Mail to a friend | Print this article |
QR code is what you find on those little black and white things that look like
They can be a bit more decorative:
(The QR symbol on the left was an ad for the Canadian Liberal Party leaders' debate. On the right ... well ... it's February.) These do not exactly make much sense to the unaided human eye. They are, however, still quite useful, as this store display from Bonn, Germany shows in a hopeful if unusual hand-painted message about a store for rent:
The point is that these symbols are not meant to be read by the unaided human eye, but instead by a computer's aided eye. If your mobile phone has a camera and the right app loaded into it, it can interpret one of these. In fact, this example is perhaps a bit out of date, since many phone apps nowadays will read the symbol and directly take you to a URL embedded in it. Other applications include some very useful ones such as linking your phone to a real-time bus-schedule, paying for downtown parking, recalling where your car was parked, and how to purchase advertised items. As well as some of more doubtful taste, such as learning all about someone's dearly departed.
How does your 'phone read the information in a QR code symbol? How is information stored on it? In this column I'll make a start, but really only a start, on answering these questions.
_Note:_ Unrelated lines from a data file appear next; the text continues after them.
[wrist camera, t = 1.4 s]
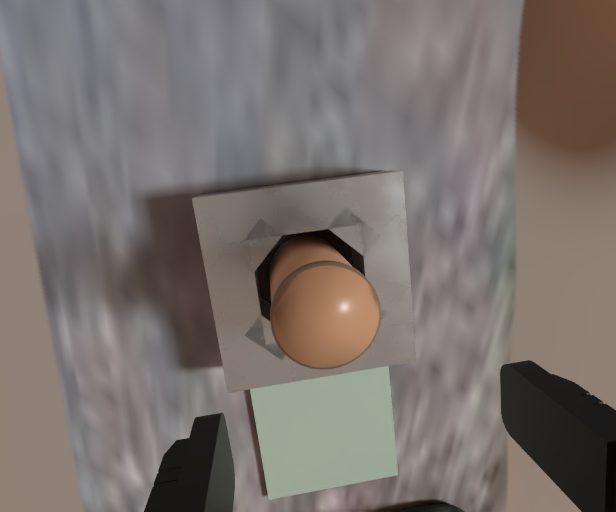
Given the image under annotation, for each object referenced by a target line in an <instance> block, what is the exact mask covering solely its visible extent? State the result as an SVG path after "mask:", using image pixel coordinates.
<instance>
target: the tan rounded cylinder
mask: <svg viewBox="0 0 616 512" xmlns="http://www.w3.org/2000/svg"><path fill="white" fill-rule="evenodd" d="M269 277H270V291H271V310H270V320H271V329H272V333H273V336H274V339H275V341H276V343H277V345H278V346H279V348H280V349H281V350H282V352H283V353H284V354H285V355H286V356H287V357H289V358H290V359H291V360H293V361H294V362H296V363H298V364H300V365H302V366H305V367H308V368H312V369H319V370H327V369H334V368H339V367H342V366H345V365H347V364H349V363H351V362H353V361H355V360H356V359H358V358H359V357H360V356H361V355H362V354H364V353H365V352H366V351H367V349H368V348H369V347H370V346H371V344H372V343H373V341H374V339H375V338H376V336H377V333H378V331H379V327H380V323H381V305H380V301H379V297H378V295H377V293H376V290H375V289H374V287H373V286H372V284H371V283H370V282H369V281H368V279H367V278H366V277H365V276H364V275H363V274H361V273H360V272H359V271H358V270H356V269H355V268H353V267H352V266H351V265H350V264H349V262H348V261H347V260H346V259H345V258H344V257H343V256H342V255H341V254H340V253H339V252H338V251H337V250H336V249H335V248H334V247H333V246H332V245H331V244H330V243H329V242H328V241H326V240H324V239H322V238H320V237H317V236H313V235H301V236H296V237H293V238H291V239H289V240H287V241H286V242H284V243H283V244H282V245H281V246H280V247H279V248H278V249H277V250H276V251H275V253H274V255H273V257H272V259H271V262H270V267H269Z"/></svg>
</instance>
QR symbols were first developed by the Japanese company DENSO, a subsidiary of Toyota, apparently in order to track manufactured items. The company has released the patent for free public use. In Japan, even now, these symbols are far more common than elsewhere in the world.
The exact definition of QR symbols is contained in an ISO/IEC manual of about 114 pages. The manual is not light reading. One reason is that it contains much necessarily technical information, and the symbols are organized for efficiency rather than elegance and simplicity. Another is that there are several options for QR code symbols, and some correspondingly complicated programming is involved. Each symbol is a square array of smaller squares, which are called modules in the ISO manual. Sizes range from $21 \times 21$ to $177 \times 177$. Each size is indexed by a version number, ranging from $1$ to $40$. The size of version $V$ is $N \times N$ with $N = 17 + 4V$. Every symbol amounts to a layout of bits stored in modules, equal to $0$ or $1$ according to whether the module is light or dark. The bits are grouped into bytes of $8$ bits each, but the interpretation of the symbol is through a linear arrangement of bits. The point of the grouping into bytes is to allow for recovery from damaged symbols through what are by now classical and even ubiquitous techniques of error correction.
For a fixed size, there are a fixed number of possible data bytes, but the actual number of bytes which originate in an actual message depends on the level of error correction (EC) implemented. The data bytes are partitioned into three parts: message, padding, and error correction. The length of the message + padding is fixed by the size and level of error correction. There are four levels possible. For example, for version $1$, of size $21 \times 21$, the total number of data bytes is $26$, but in the various levels of error correction only $19$, $16$, $13$, or $9$ can be chosen for the message itself, according to the EC level. In these, $2$, $4$, $6$, or $8$ data words can be restored (respectively) if damaged or lost. In version $40$, of size $177 \times 177$, there are $3,706$ data words, of which $2,986$, $2,390$, $1,756$, and $1,396$ can be chosen freely according to EC level.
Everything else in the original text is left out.